The other night I watched the TV broadcast of Wicked: One Wonderful Night, a celebration filled with live performances that, on the surface, were flawless. Every singer hit their notes perfectly. The harmonies were seamless, the sound mix pristine, and the camera work captured every emotional beat. It was impressive, but the longer I watched, the more it started to feel strangely hollow. Not because the performers weren’t talented — they were incredible — but because the whole thing was so polished that it lost its sense of being alive.
It reminded me how perfection can start to feel fake when every human edge is smoothed out. Even live music, which used to be about risk and spontaneity, now often sounds like a studio recording dressed up as a live event. The vocals are tuned, the mix is cleaned, and the energy is controlled.
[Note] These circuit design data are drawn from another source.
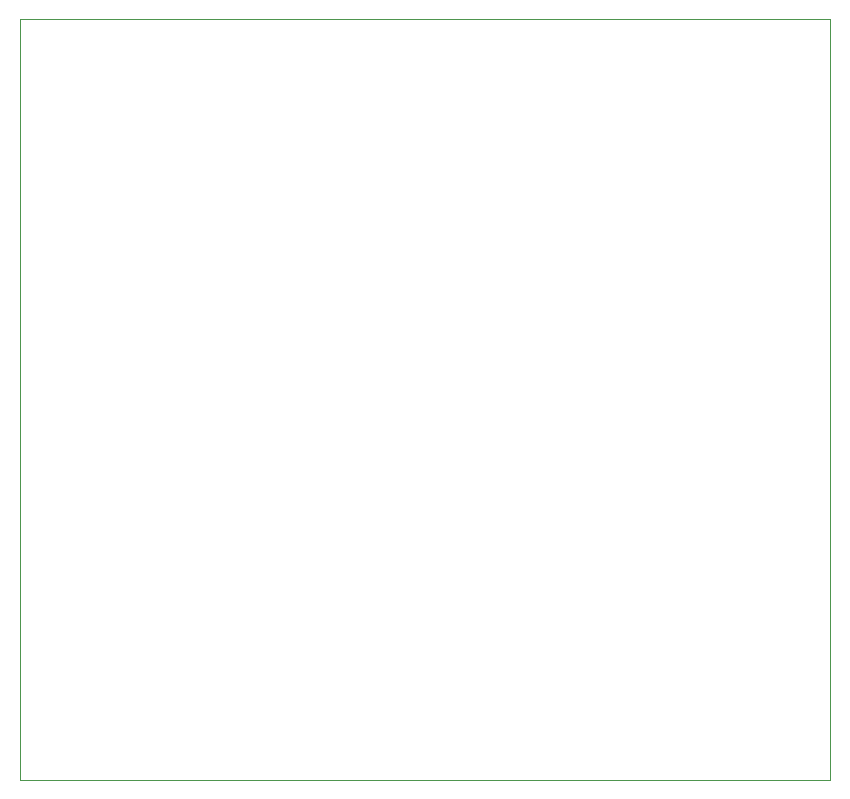
<source format=gko>
G75*
G70*
%OFA0B0*%
%FSLAX24Y24*%
%IPPOS*%
%LPD*%
%AMOC8*
5,1,8,0,0,1.08239X$1,22.5*
%
%ADD10C,0.0000*%
D10*
X000101Y000101D02*
X000101Y025471D01*
X027093Y025471D01*
X027093Y000101D01*
X000101Y000101D01*
M02*

</source>
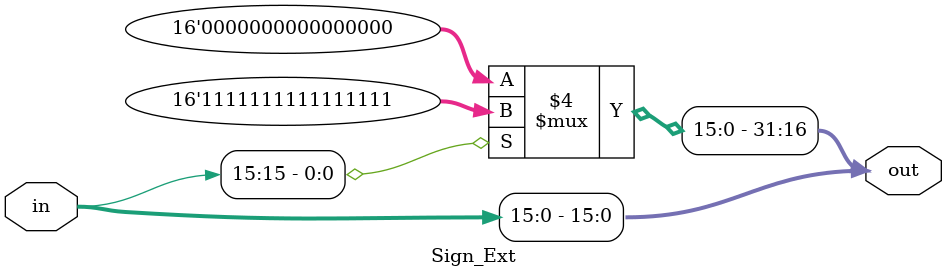
<source format=v>
module Sign_Ext(
	in, 
	
	out);

input [15:0]in;

output reg[31:0] out;

always @(*) begin
	if(in[15] == 0) begin
		out[31:16] <= 0;
		out[15:0] <= in[15:0];
	end
	else begin
		out[31:0] <= {{16{1'b1}},in[15:0]}; 
	end
end

endmodule 

</source>
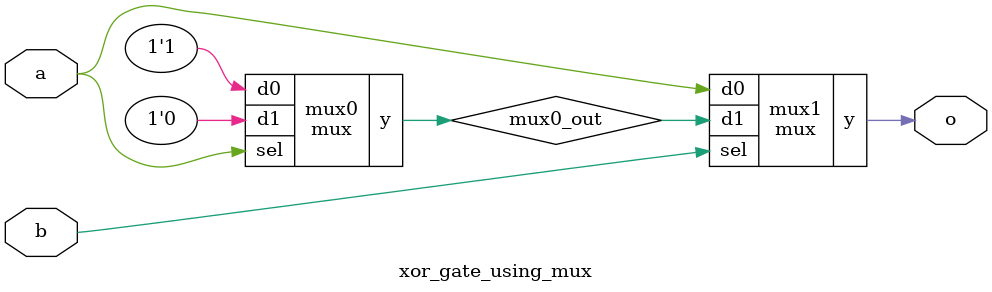
<source format=sv>

module mux
(
  input  d0, d1,
  input  sel,
  output y
);

  assign y = sel ? d1 : d0;

endmodule

//----------------------------------------------------------------------------
// Task
//----------------------------------------------------------------------------

module xor_gate_using_mux
(
    input  a,
    input  b,
    output o
);

  // Task:
  // Implement xor gate using instance(s) of mux,
  // constants 0 and 1, and wire connections

  wire mux0_out;  // negated a

  mux mux0(.d0(1'b1), .d1(1'b0), .sel(a), .y(mux0_out));
  mux mux1(.d0(a), .d1(mux0_out), .sel(b), .y(o));

endmodule

</source>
You end up with something technically flawless but emotionally sterile. It’s like staring at a wax figure that looks exactly like the person, but doesn’t breathe.
What this kind of broadcast quietly tells the audience is that this is the new standard — that live performers are supposed to sound flawless every time, with no cracks, no fatigue, no risk. It trains people to expect superhuman precision from artists who are, in reality, just people using their voices like anyone else uses their hands. The bar looks impossibly high, but it isn’t real. It’s a studio illusion dressed up as live truth, and it leaves both performers and listeners chasing something that doesn’t actually exist. The danger is that when real live music happens — when someone misses a note or their voice trembles — the audience mistakes honesty for failure.
In music, the small imperfections are what make a performance human — a slightly cracked note, a breath that hits too hard, a moment where someone pushes their voice past comfort because they’re caught in the feeling. Those moments are alive. They connect us. We don’t remember a show because it was perfect; we remember it because it made us feel something real. But the culture of performance right now, especially in mainstream pop and televised specials, seems obsessed with producing “live perfection.” It’s marketed as authenticity, but it’s actually control disguised as truth.
I’ve felt the pull of that pressure as an artist too. The idea that every song, every mix, every vocal take has to sound “industry ready” — balanced, bright, competitive. But the more you chase that standard, the more you lose the original spark of what you were trying to say. There’s a difference between craft and control. Craft refines; control sterilises. A mix can enhance emotion, but when you start correcting emotion itself, you cross into something else entirely.
Watching Wicked that night, I found myself thinking about how much of art now is engineered to remove vulnerability. Even shows that are supposed to celebrate human emotion end up feeling like they’ve been digitally ironed until nothing creases. We call it professionalism, but sometimes it’s just fear — fear of being caught sounding too human.
As someone who grew up loving raw performances, that loss bothers me. When you hear Freddie Mercury miss a note, it’s still glorious because you hear his humanity in it. When Elton John’s voice breaks slightly on a ballad, it adds weight, not weakness. Those artists didn’t have to be perfect to be powerful. They knew that emotion isn’t tidy.
So when I watch these modern “live” spectacles, I can’t help feeling that we’re watching the life drained out of something that used to breathe. It’s a strange kind of irony: the more technology we use to sound human, the less human it becomes. Maybe that’s what authenticity is now — not about being flawless, but about daring to sound alive again.